Online content farms have long been a source of controversy in the media industry. Recent reports, however, shed light on a new trend that has rocked the journalism world: AI chatbots being used to plagiarize news articles from reputable sources like The New York Times and republish them on various websites. These sites, numbering at least 37 according to NewsGuard, have taken content replication to another level by scrambling and rewriting entire news stories without proper credit.
What sets these AI-powered content farms apart from their predecessors is the use of chatbots, allowing them to create articles that are nearly indistinguishable from authentic ones. In the past, content mills would merely instruct AI models to generate stories from scratch, resulting in poor-quality writing. But with chatbots relying on existing articles as source material, the quality of the plagiarized content has significantly improved.
NewsGuard, a misinformation monitor, identified these content farms by noticing common chatbot error messages on their sites. However, they acknowledge that the actual number of sites engaging in this practice could be much higher. Many sites have managed to fly under the radar by promptly removing these error messages, making it difficult to detect their plagiarism.
These content farms cover a wide range of topics, including science, politics, sports, and breaking news. Some of the identified websites include DailyHeadliner.com and TalkGlitz.com. Ironically, one site called WhatsNew2Day.com even wrote an article about AI based on an article from The Verge discussing ads against AI-generated news stories.
Aside from the ethical concerns surrounding plagiarism, advertisers unknowingly contribute to the financial success of these AI copycat sites. NewsGuard found programmatic ads from 55 well-known brands running on 15 of the analyzed sites. Due to the opaque nature of programmatic advertising, these brands remain unaware that their ads are funding AI plagiarism.

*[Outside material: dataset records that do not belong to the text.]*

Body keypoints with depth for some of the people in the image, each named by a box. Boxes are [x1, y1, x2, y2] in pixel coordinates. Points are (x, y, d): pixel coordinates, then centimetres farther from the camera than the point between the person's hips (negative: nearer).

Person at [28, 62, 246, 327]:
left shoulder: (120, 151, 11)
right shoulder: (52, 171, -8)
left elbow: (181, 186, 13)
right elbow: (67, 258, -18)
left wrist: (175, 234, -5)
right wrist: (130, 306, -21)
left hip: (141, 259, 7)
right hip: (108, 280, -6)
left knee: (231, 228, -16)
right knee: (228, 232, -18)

While it remains unclear which specific AI models are being used, both Google and OpenAI have policies against plagiarism and the misrepresentation of generated content. Unfortunately, these policies currently appear to be mere suggestions, as neither company has responded to inquiries regarding this issue.

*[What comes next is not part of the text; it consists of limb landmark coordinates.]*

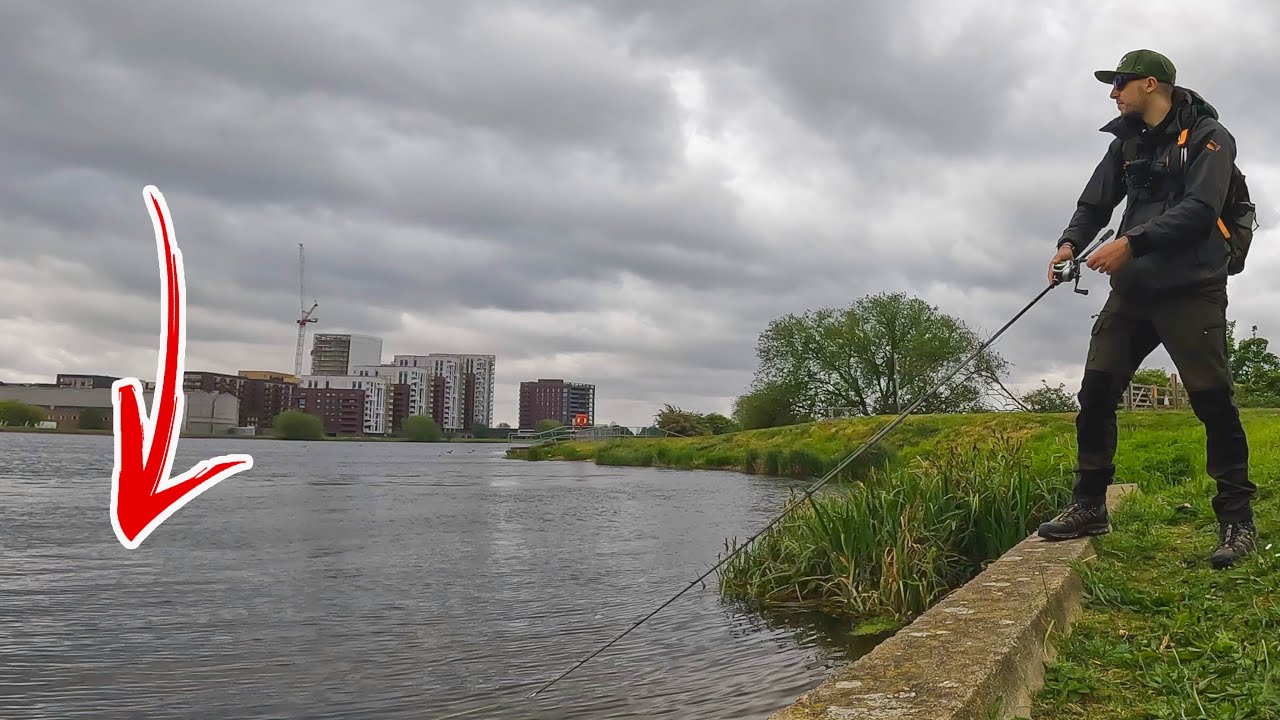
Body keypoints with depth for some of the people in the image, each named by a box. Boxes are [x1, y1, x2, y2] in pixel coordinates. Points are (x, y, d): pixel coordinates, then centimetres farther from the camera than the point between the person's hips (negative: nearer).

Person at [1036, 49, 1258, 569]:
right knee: (1095, 391, -2)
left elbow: (1199, 210, -16)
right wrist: (1070, 242, -7)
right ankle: (1089, 506, 7)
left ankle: (1237, 519, 6)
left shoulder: (1207, 136, -4)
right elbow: (1095, 202, 13)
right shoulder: (1127, 142, 16)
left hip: (1191, 291, -6)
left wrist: (1132, 241, -24)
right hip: (1132, 290, 6)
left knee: (1212, 399, -6)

The rise of AI content farms has opened up a larger conversation about the future of the news industry. Traditional publishers are facing the challenge of incorporating AI into their newsrooms while maintaining journalistic integrity. Some publications have already been caught using AI to generate articles without proper disclosure, while others are exploring AI tools for ideation and interview preparation. Nevertheless, skepticism remains, as AI models are prone to hallucinating facts and are often trained on copyrighted material, posing a threat to ethical journalism.

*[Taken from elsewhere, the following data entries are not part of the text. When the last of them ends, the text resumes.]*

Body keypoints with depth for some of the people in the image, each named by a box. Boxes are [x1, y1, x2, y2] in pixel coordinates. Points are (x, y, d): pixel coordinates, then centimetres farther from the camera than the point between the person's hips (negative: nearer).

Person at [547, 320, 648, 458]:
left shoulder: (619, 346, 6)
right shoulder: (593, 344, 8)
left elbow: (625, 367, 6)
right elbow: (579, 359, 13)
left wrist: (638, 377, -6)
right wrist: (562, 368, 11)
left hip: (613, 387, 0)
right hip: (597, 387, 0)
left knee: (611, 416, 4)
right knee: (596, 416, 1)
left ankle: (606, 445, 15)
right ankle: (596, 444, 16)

As the industry grapples with these ethical and legal concerns, it comes as no surprise that The New York Times has taken a stand against AI companies by explicitly forbidding them from using its archives for training AI systems. The Times may even take legal action against OpenAI over the issue of data scraping. The battle between AI and ethical journalism wages on, leaving both publishers and the public questioning the role of AI in news production and consumption.